The future of the Tonasket Visitor’s and Business Information Center (TVBRC) was in question Feb. 12 when the mayor Patrick Walter requested the presence of representatives of the Chamber of Commerce at the City Council meeting.
Walter said he has had concerns about the management and organization of the TVBRC for some time, including questions about a high turnover rate and non-compliance with the original terms of the TVBRC which describe it as mainly be a small business center.
“There is no doubt in my mind whatsoever that the chamber has failed in this to the city,” Walter said after reading an agreement between the chamber and the city about the responsibilities of the TVBRC.
Chamber president Dave Kester spoke on behalf of the organization. Walter addressed several questions to him.
The first question Walter asked was, “Why can’t you be in compliance after seven years?”
Kester said the Chamber has met its agreements with the city.
“I don’t feel we are offsides in doing what we have done in the last seven years,” he said.
Another concern for the mayor was the high turnover rate.
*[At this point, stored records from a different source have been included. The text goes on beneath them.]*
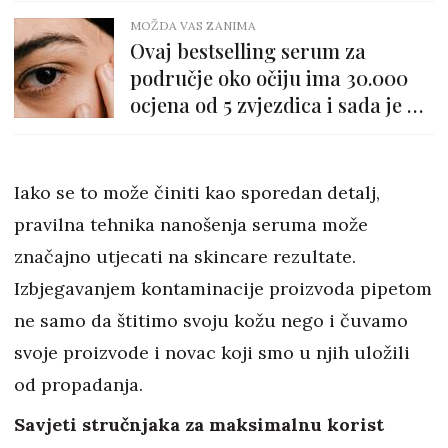
MOŽDA VAS ZANIMA
Ovaj bestselling serum za
područje oko očiju ima 30.000
ocjena od 5 zvjezdica i sada je na
popustu
Iako se to može činiti kao sporedan detalj,
pravilna tehnika nanošenja seruma može
značajno utjecati na skincare rezultate.
Izbjegavanjem kontaminacije proizvoda pipetom
ne samo da štitimo svoju kožu nego i čuvamo
svoje proizvode i novac koji smo u njih uložili
od propadanja.
Savjeti stručnjaka za maksimalnu korist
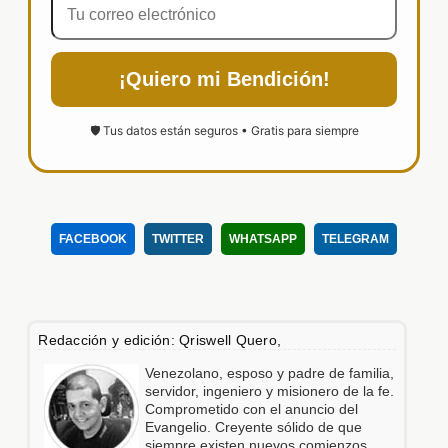
¡Quiero mi Bendición!
🛡️ Tus datos están seguros • Gratis para siempre
FACEBOOK
TWITTER
WHATSAPP
TELEGRAM
Redacción y edición: Qriswell Quero,
Venezolano, esposo y padre de familia,
servidor, ingeniero y misionero de la fe.
Comprometido con el anuncio del
Evangelio. Creyente sólido de que
siempre existen nuevos comienzos.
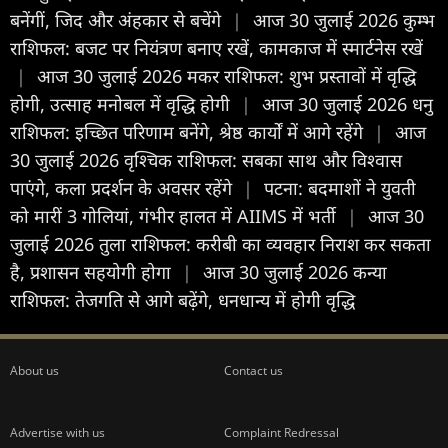
बनेंगीं, जिद और अंहकार से बचेंगे
|
आज 30 जुलाई 2026 कुम्भ
राशिफल: बजट पर नियंत्रण बनाए रखें, कामकाज में स्मार्टनेस रखें
|
आज 30 जुलाई 2026 मकर राशिफल: शुभ प्रस्तावों में वृद्धि
होगी, उत्साह मनोबल में वृद्धि होगी
|
आज 30 जुलाई 2026 धनु
राशिफल: इच्छित परिणाम बनेंगे, श्रेष्ठ कार्यों में आगे रहेंगे
|
आज
30 जुलाई 2026 वृश्चिक राशिफल: सबका साथ और विश्वास
पाएंगे, कला प्रदर्शन के अवसर रहेंगे
|
पटना: बदमाशों ने युवती
को मारीं 3 गोलियां, गंभीर हालत में AIIMS में भर्ती
|
आज 30
जुलाई 2026 तुला राशिफल: करीबी का व्यवहार निराश कर सकता
है, प्रशासन सहयोगी होगा
|
आज 30 जुलाई 2026 कन्या
राशिफल: तेजगति से आगे बढ़ेंगे, धनधान्य में होगी वृद्धि
About us
Contact us
Advertise with us
Complaint Redressal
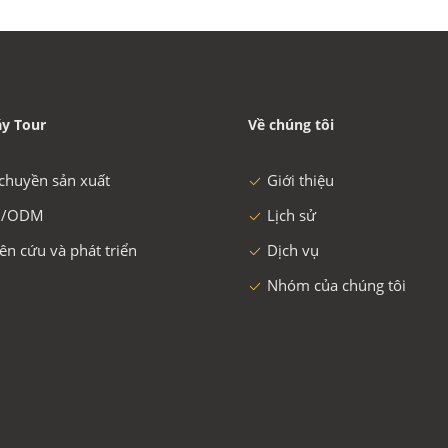
y Tour
Về chúng tôi
chuyền sản xuất
Giới thiệu
/ODM
Lịch sử
ên cứu và phát triển
Dịch vụ
Nhóm của chúng tôi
There have been five employees there over the past two years, according to chamber secretary Lisa McCoy. The employees have left for a variety of reasons, but the current manager, Ann Zimmer, is expected to stay on for quite a while.
Kester said the turnover rate was not unusual.
“This isn’t a higher employee turnover rate then I have at my store,” Kester said.
One item of concern for the mayor was a letter from LeRoy Debes, the rural development area specialist with the United States Department of Agriculture’s Rural Development organization based in Spokane. In the letter, Debes wrote that if the TVBRC does not fulfill their role as a facility for the assistance of small business development, the agreement with the USDA and Tonasket would be breached, causing the USDA to withdraw grant funds made for the chamber. The city would be responsible to pay back those funds already used. The letter was dated Feb. 1, 2008.
Councilmember Joyce Fancher tried to clarify how the letter came about. City manager Alice Atwood confirmed that the city’s most recent audit had been fine, which left Fancher wondering why Debes would contact the city.
“How did we go from an okay audit to this recent letter?” Fancher asked. “How did this come about?”
She then inquired if the mayor had contacted Debes.
“After the audits, did you tell him they weren’t compliant?” she asked
Walter said he had not contacted them, but then said he had recently told Debes things weren’t going well with the chamber, in his opinion.
Fancher said Walter’s contact with Debes resulted in the current situation.
“So your conversation put the city in jeopardy,” she said. “Without your instigation, we would not be in this situation.”
Councilmember Jean E. Ramsey had spoken to Debes that day.
“He told me that the intention of the letter had been for optimism,” Ramsey said. “He sees no serious problems with the chamber – he told me that himself.”
The TVBRC is currently undergoing a remodel and is not technically open for business, said Kester. The inside of the building is in disarray, due to the construction. They do not have an occupancy permit during the construction phase, he said.
Kester’s personal goals for the future of the TVBRC include increasing participation from the community as a whole, as well as the city council, he said. The city can help with grant writing, he added.
“There are also people in the area who are not members of the chamber and we want their input, particularly from the tourism industry, such as resorts in the area,” he said. “That’s the direction I’d like to go.”
Several community members spoke up on behalf of the chamber and the TVBRC.
“I’ve seen a huge improvement with the chamber. Last year, all of our members volunteered down there with the Santa House. This was something for the community, done by volunteers, at the visitor center. It was very well organized,” said Barbara Walker, a member of the Tonasket AmeriCorps group.
Local accountant Steve Mattson said he was helping the chamber with finances. Local computer expert Peter James said he was willing to help the chamber get a website going and help them with their computer issues.
All of the city council members indicated they supported allowing the chamber to continue running the TVBRC.
“I don’t see a problem with the chamber and the TVBRC,” said Councilwoman Connie Maden. “They have done an exemplary job managing the move and we need to support them as much as we can.”
Other councilmember’s agreed.
“I think that the chamber and council need to work together to bring the TVBRC forward,” said Ramsey.
Fancher thanked the chamber representatives for attending the meeting.
“I’d like to thank the chamber for coming. We need a two-way dialogue. I think you’re doing a great job and I’d like to see you get there.”
In other city business, the council approved a gas and diesel bid from Coleman Oil, who priced their regular unleaded at $2.763 a gallon and their diesel at $3.0529 a gallon.
The council also agreed to pay up to $21,840 to Highlands Associates, who provide planning services for the city, said city clerk Alice Atwood. Highlands Associates work includes land use issues and shoreline management.